━━ RECORDS PROVIDED ━━

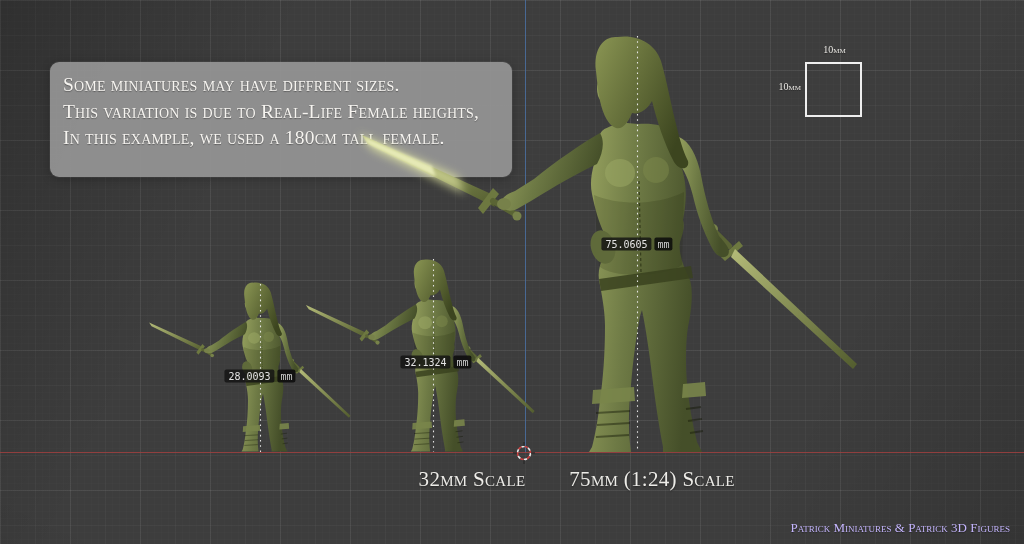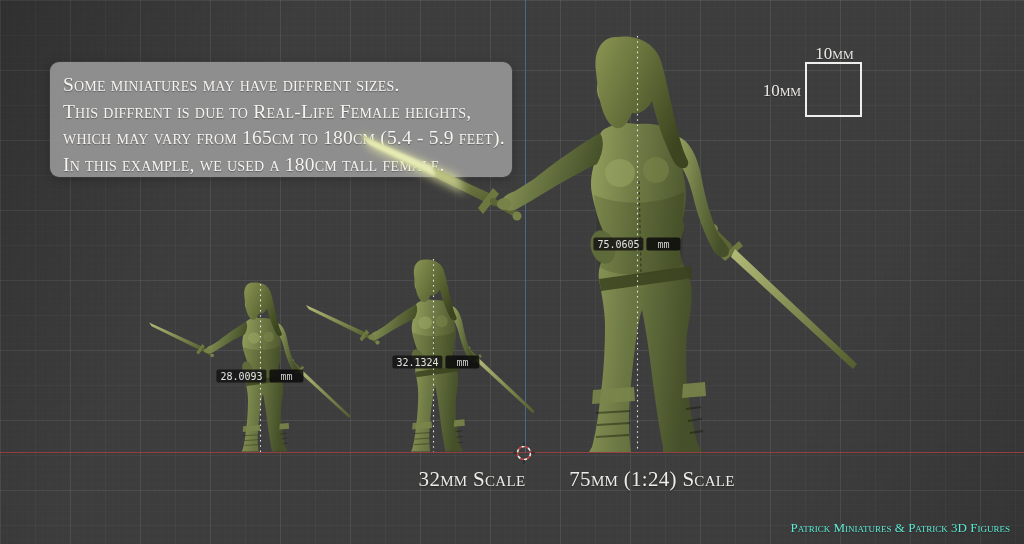--- a/index.html
+++ b/index.html
@@ -30,50 +30,49 @@
   .info-box .line{font-variant:small-caps;font-size:19.5px;line-height:26.5px;color:#f6f4f0;
     letter-spacing:0.2px;text-shadow:0 1px 1px rgba(0,0,0,0.35);white-space:nowrap;}
 
   
   svg.scene{position:absolute;left:0;top:0;z-index:3;pointer-events:none;}
 
   
   .measure-label{position:absolute;transform:translate(-50%,-50%);display:flex;gap:3px;z-index:4;
     font-family:"DejaVu Sans Mono", monospace;font-size:10px;line-height:13px;color:#e4e4e4;border-radius:6px;}
   .measure-label .m-num{background:rgba(18,18,18,0.82);padding:0 4px;border-radius:2px;}
-  .measure-label .m-unit{background:rgba(10,10,10,0.85);padding:0 11px;border-radius:2px;color:#cfcfcf;}
+  .measure-label .m-unit{background:rgba(10,10,10,0.85);padding:0 3px;border-radius:2px;color:#cfcfcf;}
 
   
   .ref-square{position:absolute;left:805px;top:62px;width:57px;height:55px;box-sizing:border-box;
     border:2px solid #efefef;z-index:4;}
-  .ref-label{position:absolute;z-index:4;font-variant:small-caps;font-size:17px;color:#eceae6;
+  .ref-label{position:absolute;z-index:4;font-variant:small-caps;font-size:10px;color:#eceae6;
     text-shadow:0 1px 1px rgba(0,0,0,0.4);}
   .ref-label.top{left:806px;top:44px;width:57px;text-align:center;}
   .ref-label.side{left:753px;top:81px;width:48px;text-align:right;}
 
   
   .scale-label{position:absolute;transform:translateX(-50%);white-space:nowrap;z-index:4;
     font-variant:small-caps;font-size:21px;color:#edece8;letter-spacing:0.3px;
     text-shadow:0 1px 2px rgba(0,0,0,0.45);}
   .credit{position:absolute;right:14px;top:520px;z-index:4;font-variant:small-caps;
-    font-size:13px;color:#5eead4;text-shadow:0 1px 1px rgba(0,0,0,0.4);white-space:nowrap;}
+    font-size:13px;color:#c4b5fd;text-shadow:0 1px 1px rgba(0,0,0,0.4);white-space:nowrap;}
 </style>
 </head>
 <body>
 
 <div id="stage">
 
   <div class="viewport"></div>
   <div class="axis-z"></div>
   <div class="axis-x"></div>
 
   <div class="info-box">
     <div class="line">Some miniatures may have diffrent sizes.</div>
-    <div class="line">This diffrent is due to Real-Life Female heights,</div>
-    <div class="line">which may vary from 165cm to 180cm (5.4 - 5.9 feet).</div>
+    <div class="line">This variation is due to Real-Life Female heights,</div>
     <div class="line">In this example, we used a 180cm tall female.</div>
   </div>
 
   <svg class="scene" width="1024" height="544" viewBox="0 0 1024 544">
     <defs>
       <linearGradient id="gBody" x1="0" y1="0" x2="1" y2="0.25">
         <stop offset="0" stop-color="#97a25f"></stop>
         <stop offset="0.45" stop-color="#6e7a45"></stop>
         <stop offset="1" stop-color="#454f29"></stop>
       </linearGradient>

━━━

Say how many lines of the listing above contain "right", giving nothing but the number.

# [RESULT]
2